In addition to being accountable for the parts of the work he or she has done, an author should be able to identify which co-authors are responsible for specific other parts of the work. In addition, authors should have confidence in the integrity of the contributions of their co-authors.”.

“Contributors who meet fewer than all 4 of the above criteria for authorship should not be listed as authors, but they should be acknowledged. Examples of activities that alone (without other contributions) do not qualify a contributor for authorship are acquisition of funding; general supervision of a research group or general administrative support; and writing assistance, technical editing, language editing, and proofreading.”.

The following authorship problems should be prevented before submitting a paper: “ghostwriting” and “guest authorship”. Ghostwriting refers to the case when a person who made substantial contributions to a publication is not credited as an author or, in case of purely technical support, insufficienf for authorship, the person is not acknowledged in a publication.
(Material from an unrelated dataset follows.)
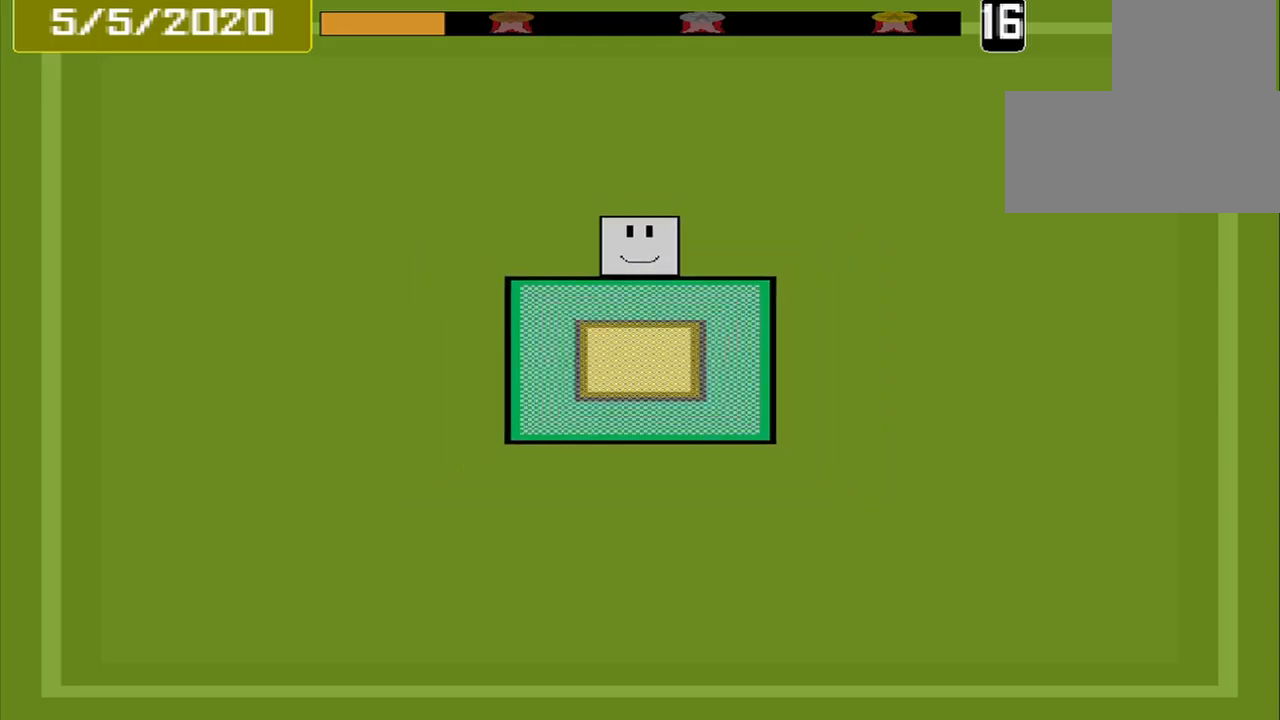
{"buttons": [], "events": []}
Guest authorship is the opposite situation, when a person appears in the publication as an author despite insignificant contribution or even absence from the scientific process.


In case of more than one author contributing to the research, individual contributions (substantial, not percentage) of each author must be specified in the manuscript (in the “Authors' contributions” section; e.g., research designing: Author1; conducting experiments: Author2; writing the manuscript: Author1, Author2; etc.). This information will be published in the article.

Changes in authorship

In accordance with COPE guidelines, any changes in authorship require written consent of all authors sent individually via direct email to the Editor-in-Chief. Each of them must issue a statement on the acceptance of the proposed changes in the authorship of submitted manuscripts or published articles. Corresponding author takes responsibility for providing a clear reason for the change(s) and should coordinate interaction between the authors and the Editor-in-Chief. In case no satisfactory agreement can be reached among the authors, they must contact their parent institution(s) for final decision; the editors take no responsibility to resolve such disagreements. If a change in authorship pertains to the already published paper, it will be executed by publishing a correction article.

Competing Interests

Public trust in the peer review process and the credibility of published articles depend in part on how well the conflict of interest is handled.
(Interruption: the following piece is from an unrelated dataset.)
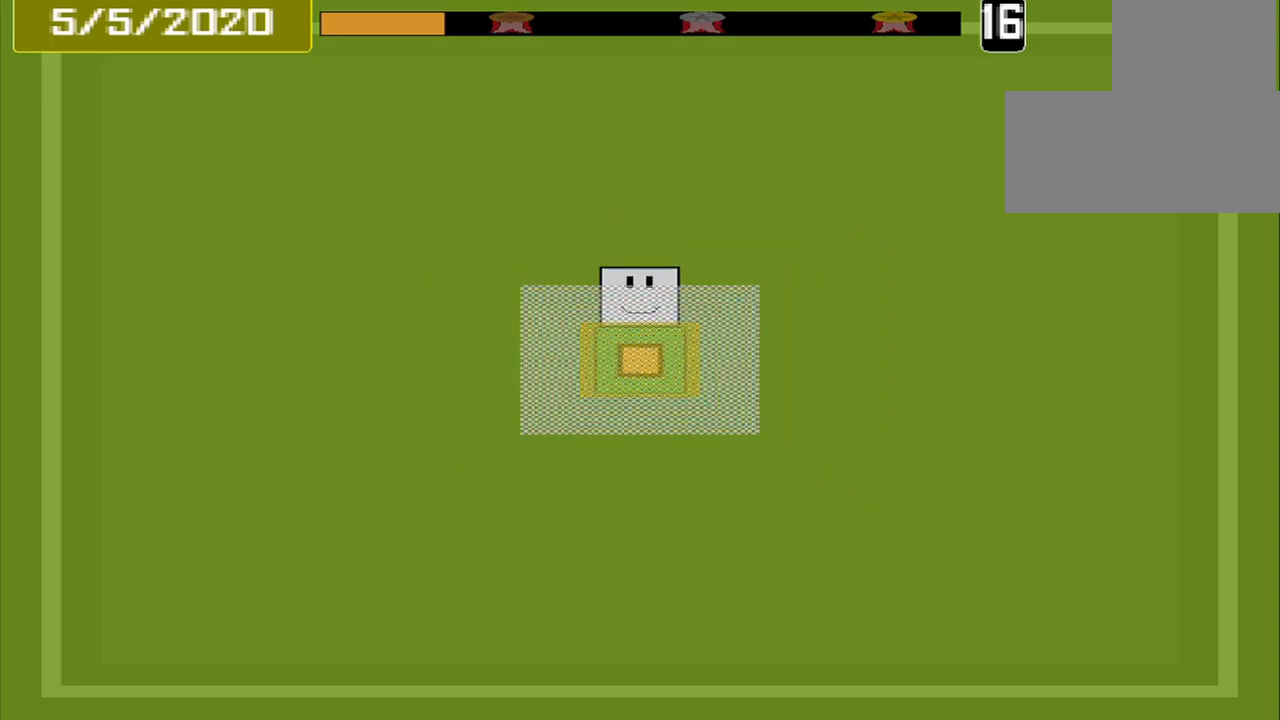
{"buttons": [], "events": [[83, "CROSS", "down"], [208, "CROSS", "up"]]}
Conflict of interest exists when an author (or the author’s institution), reviewer, or editor has financial or personal relationships that inappropriately influence his or her actions. Such relationships are also known as dual commitments, competing interests, or competing loyalties. They vary from those with negligible potential to those with great potential to influence scientific judgment. They may also exist when an individual is not aware of it. Financial relationships, such as employment, consultancies, honoraria, paid expertises are the most easily identifiable conflicts of interest and the most likely to undermine the credibility of the journal, the authors, and science itself. However, conflicts may occur for other reasons, such as personal relationships, academic competition, and intellectual passion.
If any conflict of interest exists, it is obligatory that each author and reviewer declares it.

Default Timing

Please note that the default timing for editorial and review operations may go beyond the specified below.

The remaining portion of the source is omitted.